Information shown:

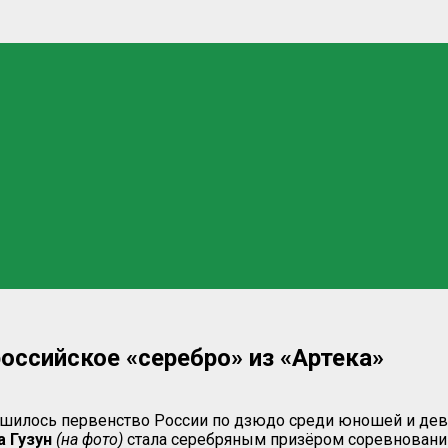
оссийское «серебро» из «Артека»
шилось первенство России по дзюдо среди юношей и деву
а Гузун
(на фото)
стала серебряным призёром соревновани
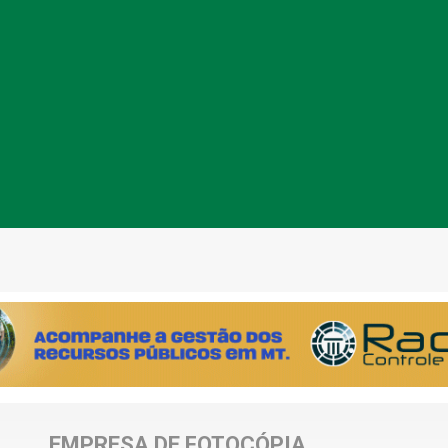
EMPRESA DE FOTOCÓPIA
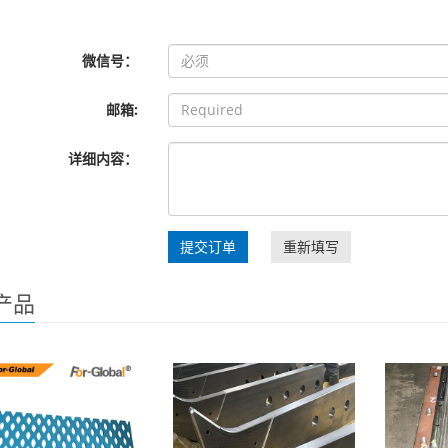
微信号：
邮箱:
详细内容：
提交订单
重新填写
产品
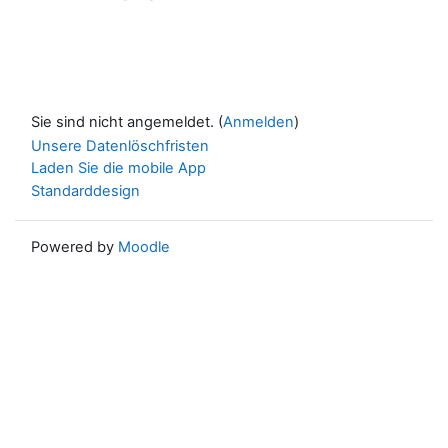
Sie sind nicht angemeldet. (
Anmelden
)
Unsere Datenlöschfristen
Laden Sie die mobile App
Standarddesign
Powered by
Moodle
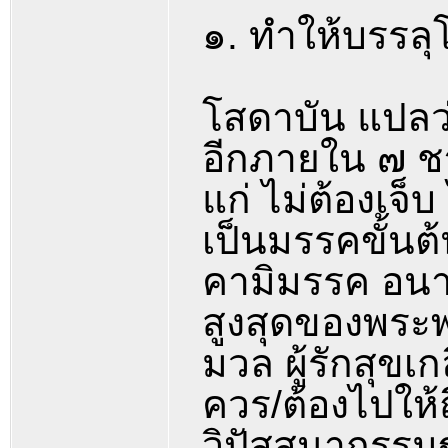
๑. ทำให้บรรลุโ
โสดาบัน แปลว่
อีกภายใน ๗ ชาติ
แก่ ไม่ต้องเจ็
เป็นมรรคขั้นต
คามิมรรค อนา
สูงสุดของพระพ
มวล ผู้รักสุขเ
ควร/ต้องไปให้ถ
วิปัสสนากรรม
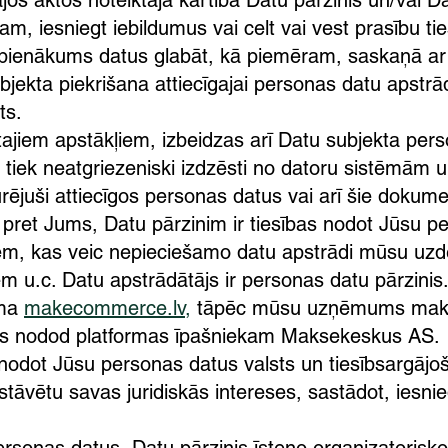
os aktos noteiktajā kārtībā Datu pārzinis un/vai Da
am, iesniegt iebildumus vai celt vai vest prasību ti
s pienākums datus glabāt, kā piemēram, saskaņā a
jekta piekrišana attiecīgajai personas datu apstrā
ts.
tajiem apstākļiem, izbeidzas arī Datu subjekta pe
ti tiek neatgriezeniski izdzēsti no datoru sistēmām 
juši attiecīgos personas datus vai arī šie dokumen
as pret Jums, Datu pārzinim ir tiesības nodot Jūsu 
iem, kas veic nepieciešamo datu apstrādi mūsu u
m u.c. Datu apstrādātājs ir personas datu pārzini
rma
makecommerce.lv
,
tāpēc mūsu uzņēmums maksā
s nodod platformas īpašniekam Maksekeskus AS.
odot Jūsu personas datus valsts un tiesībsargājoš
āvētu savas juridiskās intereses, sastādot, iesnied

What you need to do: Please reproduce every record exactly as written, excluding the pictures.

Solution for this problem:
оссийское «серебро» из «Артека»
шилось первенство России по дзюдо среди юношей и деву
а Гузун
(на фото)
стала серебряным призёром соревновани
EMPRESA DE FOTOCÓPIA
微信号：
邮箱:
详细内容：
提交订单
重新填写
产品
Sie sind nicht angemeldet. (
Anmelden
)
Unsere Datenlöschfristen
Laden Sie die mobile App
Standarddesign
Powered by
Moodle
๑. ทำให้บรรลุโ
โสดาบัน แปลว่
อีกภายใน ๗ ชาติ
แก่ ไม่ต้องเจ็
เป็นมรรคขั้นต
คามิมรรค อนา
สูงสุดของพระพ
มวล ผู้รักสุขเ
ควร/ต้องไปให้ถ
วิปัสสนากรรม
os aktos noteiktajā kārtībā Datu pārzinis un/vai Da
am, iesniegt iebildumus vai celt vai vest prasību ti
s pienākums datus glabāt, kā piemēram, saskaņā a
jekta piekrišana attiecīgajai personas datu apstrā
ts.
tajiem apstākļiem, izbeidzas arī Datu subjekta pe
ti tiek neatgriezeniski izdzēsti no datoru sistēmām 
juši attiecīgos personas datus vai arī šie dokumen
as pret Jums, Datu pārzinim ir tiesības nodot Jūsu 
iem, kas veic nepieciešamo datu apstrādi mūsu u
m u.c. Datu apstrādātājs ir personas datu pārzini
rma
makecommerce.lv
,
tāpēc mūsu uzņēmums maksā
s nodod platformas īpašniekam Maksekeskus AS.
odot Jūsu personas datus valsts un tiesībsargājoš
āvētu savas juridiskās intereses, sastādot, iesnied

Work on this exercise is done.